Small optimization: substitute the cos(x) and sin(x) parts by c_x and s_x variables... reduces the number of calls to slow trigonometric functions at only little cost for the readability. You then only need to initialize them once.

 

[mjessick]

The way I have seen this programmed is with a constant "Mixer" array.
I use:

[TVC_gimbal_command_vector]^t = [mixer array] * [roll_cmd  pitch_cmd yaw_cmd]^t

TVC_gimbal_command_vector is a 4x1 column vector
The Mixer array is a 4x3 matrix
[roll_cmd pitch_cmd yaw_cmd]^T is a 3x1 column array of my autopilot axis commands.

The Mixer array "mixes" the r,p,y commands into the two angles for each engine's TVC gimballing.

My mixer array for the delta gldier looks like:

tvc_gimbal_commands_vector = mixer_matrix * auto_pilot_cmds_vector
where:
tvc_gimbal_commands_vector = 
[ left_engine_tvc_pitch,
  left_engine_tvc_yaw,
  right_engine_tvc_pitch,
  right_engine_tvc_yaw ]
 
mixer_matrix = 
[ 0.5   1.0   0.0
  0.5   0.0   1.0
 -0.5   1.0   0.0
 -0.5   0.0   1.0 ]
 
auto_pilot_cmds_vector = 
[ roll_cmd
  pitch_cmd
  yaw_cmd ]

So for a positive roll_cmd, the left engine pitches down (positive), and the right engine pitches up (negative). This provides a positive roll moment along the forward pointing axis of the ship.

Have fun coming up with your own axis definition and signs

Since you are starting from 3 commands and end up with 4, there are multiple solutions: you could end up with many different mixer matrices. Since I am a guidance guy, I chose pitch and yaw as most important during the TVC ascent phase, and gave half power to the roll_cmd. This keeps the TVC angles farther away from saturation in pitch and yaw when rolling is required also.

P.S. Will someone please split the two engines apart in the delta glider for the next release? The way they were for the 2006 release, the two engine 3D models were in the same mesh group so they couldn't be gimballed (visually) in different directions. (I hacked into the mesh file to do this so I could do a "TVC Checkout", wiggling the engines in a defined pattern to verify their motions visually as part of the control algorithm testing.)

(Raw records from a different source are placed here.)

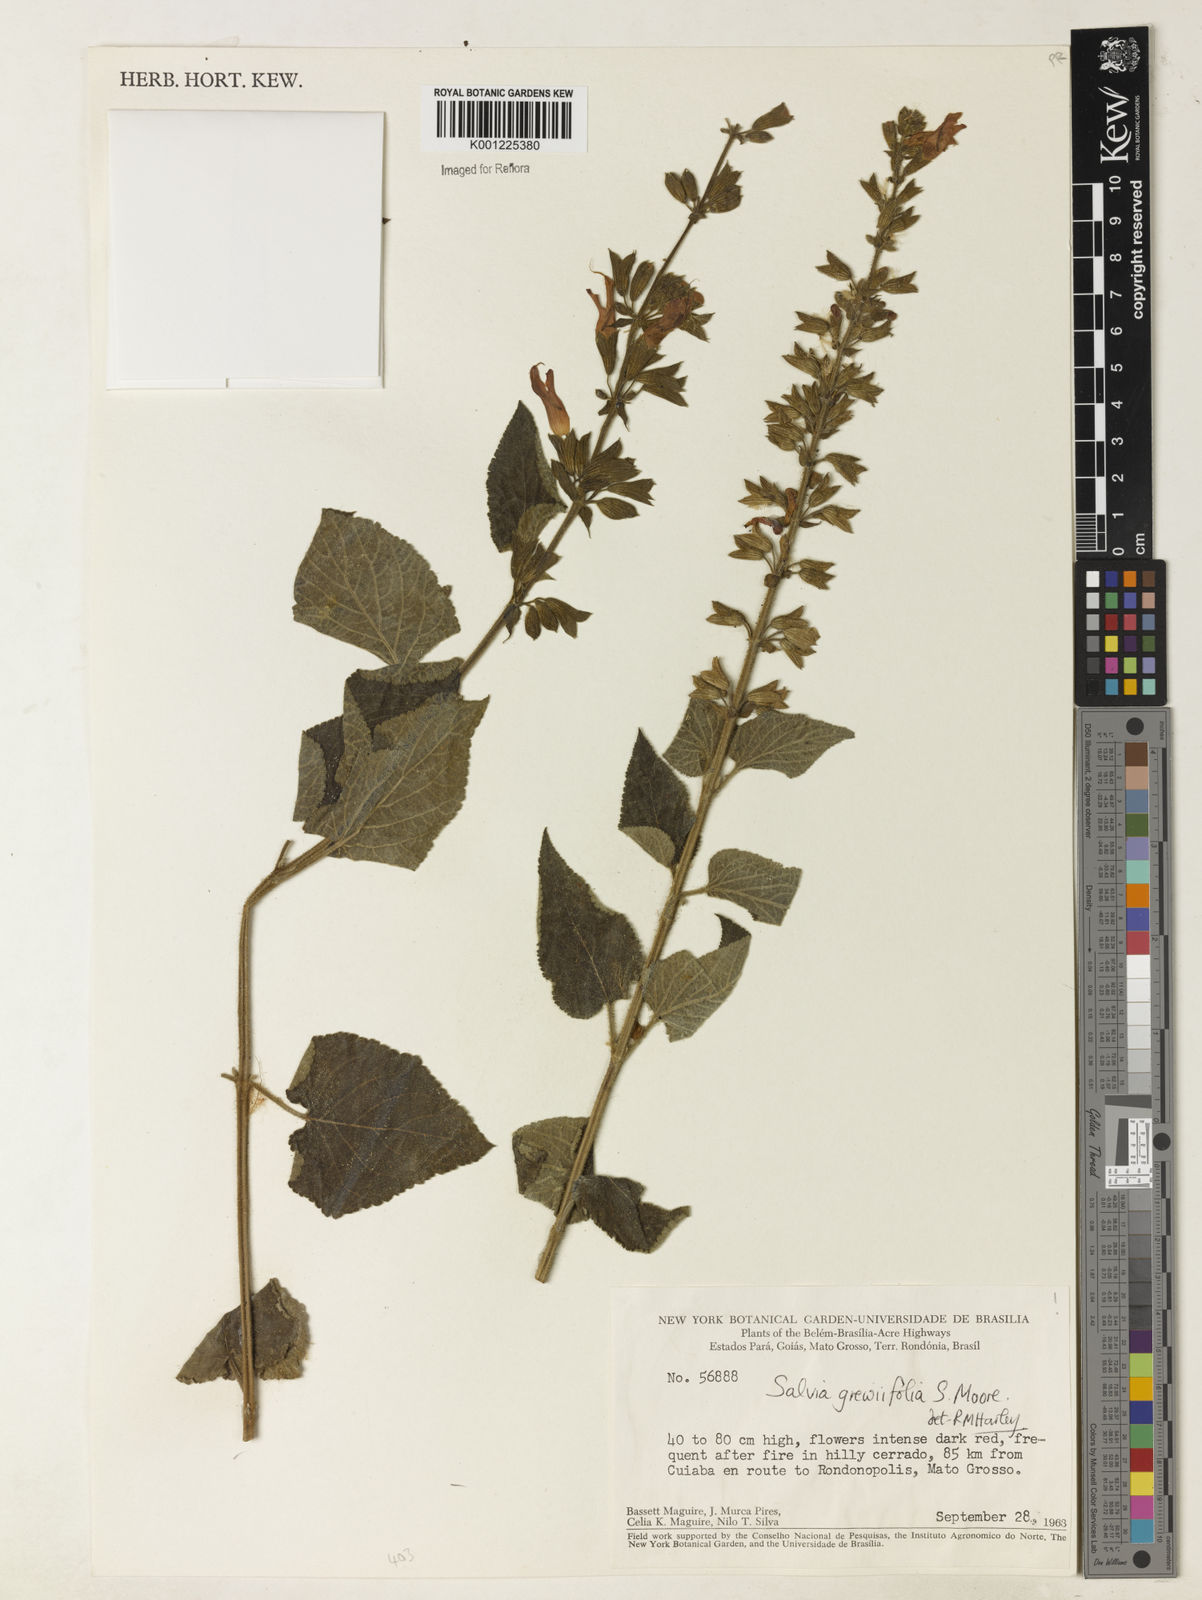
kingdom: Plantae
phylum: Tracheophyta
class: Magnoliopsida
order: Lamiales
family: Lamiaceae
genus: Salvia
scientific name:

Sometimes (on small vehicles like UAVs, for example) you can do a "polarity test" where you hang the vehicle from a crane and physically rotate it, seeing whether the navigation and control hardware and algorithms all working together cause the engines to swivel in the right directions to oppose the attitude error.

---------- Post added at 10:26 PM ---------- Previous post was at 10:19 PM ----------

One more thing: to use the above, once you have the pitch and yaw (for example) gimbal angles, you would use them directly to animate the engine.

To calculate the thrust direction for the engine simulation, you calculate a two rotation rotation matrix as shown in the Orbiter manual using the gimbal angles. The appropriate row or column of the rotation matrix is the direction of the engine's thrust. You might then multiply by one more matrix to rotate the thrust direction from "engine coordinates" to body coordinates.

It may sound complicated, but all these operations are constant so you could multiply them out by hand in advance once you have them working, if desired. Working carefully step by step in this way, it is straight forward to test each stage of the algorithm.